My first month in cardiac anesthesiology nearly a year ago was rather stressful, with often difficult arterial and central venous lines, intense and dynamic physiological perturbations, and a general haze of confusion when it came to knowing exactly what was happening when. One would think that that a major surgical event like, say, unclamping the aorta, would be heralded with a clear pronouncement, if not a chime, a blast from the trumpeter in the corner of the operating room, the unfurling of a scarlet “Aorta Unclamped” banner, and a few turns of the disco ball above.
Not quite. In the midst of the rocky course of coaxing an octogenarian’s heart off bypass, dealing with hypothermia, metabolic derangement, coagulopathies, and blood volume shifts, I must pick up on quickly uttered words like, “Pressure down, off.”
As a whole, however, I’m enjoying this month much more than before. Knowing the basics already of how to do straightforward bypass graft and valve surgery, I feel like I’m able to pick up on more details, like nuances of induction of anesthesia, performing transesophageal echocardiography, how to better communicate with the surgeons and the perfusionists, and pearls and pitfalls when it comes to coming off cardiopulmonary bypass. Transporting an intubated patient with multiple intravenous infusions in a large ICU bed can still be challenging, but at least now I don’t feel overwhelmed by just setting foot in the cardiothoracic ICU. Having rotated through six months ago, many of the nurses are friendly faces.

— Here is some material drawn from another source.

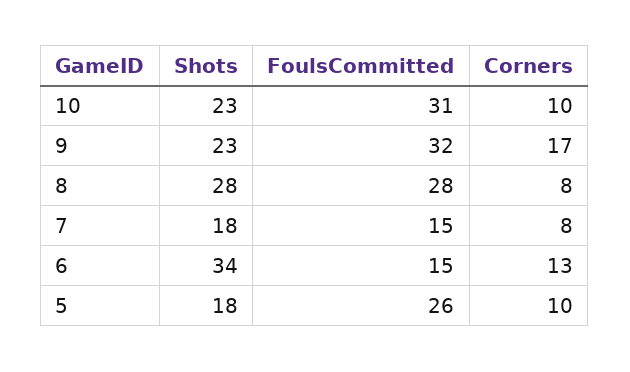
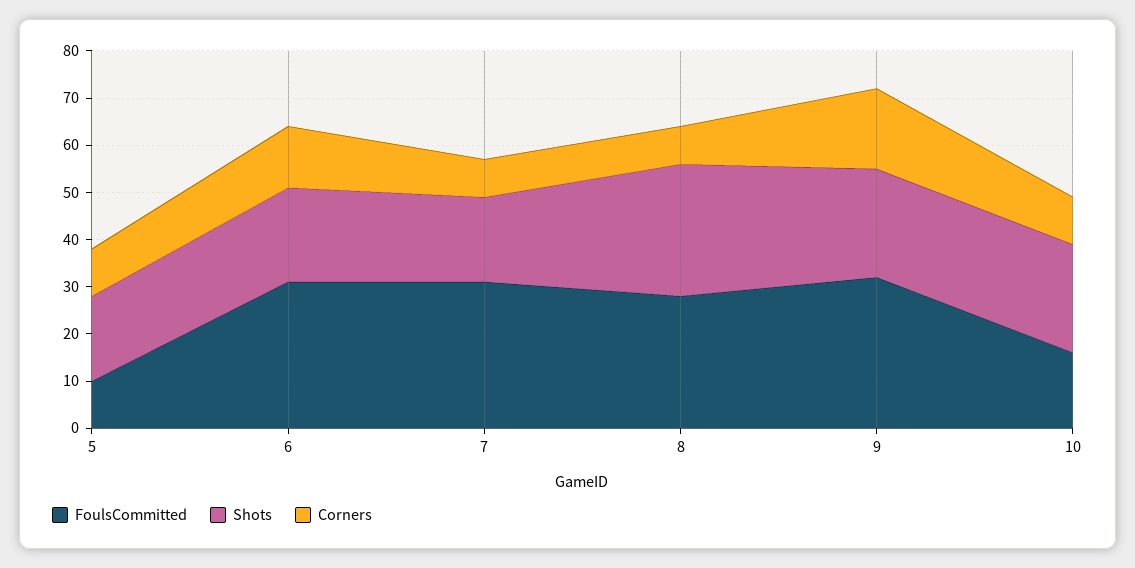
FoulsCommitted, 10: 31 -> 15
FoulsCommitted, 7: 15 -> 30
Shots, 6: 34 -> 20
FoulsCommitted, 6: 15 -> 30
FoulsCommitted, 5: 26 -> 10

Even medical situations that used to be daunting now seem fairly routine. The patient’s on 6 mcg/min of norepinephrine and 4 units/hr of vasopressin? A little nitroglycerin? No big deal. Pulmonary pressures a little high? Let’s start some nitric oxide. And I know it’s bound to come to an end at some point, but my hands have been golden this month. Bright red arterial blood flashes back in my catheter with no redirection; the catheter slides right into the artery. Central lines slip into the neck like slipping my fingers between the sofa cushions. Difficult view on intubation? I’ll just ease a narrow bougie into the trachea and glide the endotracheal tube over that. So that’s at least been rewarding.
My biggest difficulty has come consistently toward the end of a run on bypass, when the circulating blood must be reheated in order to bring the patient’s body temperature back closer to a physiologic temperature. (The patient is cooled during bypass to help decrease the brain’s and heart’s metabolic demands.) Around this time, I page my attending to announce, “We’re rewarming.” That’s the hardest thing to say, with all those R’s and W’s. I’ve even tried coalescing the two R’s into one (“Weereewarming”), but I’m thinking of just shortening the message to “Rewarming.” Or maybe just “Warming,” since, unlike leftovers, this is only the first time I’ve brought the patient’s temperature up. I’ll try some of these out, and let you know what works best.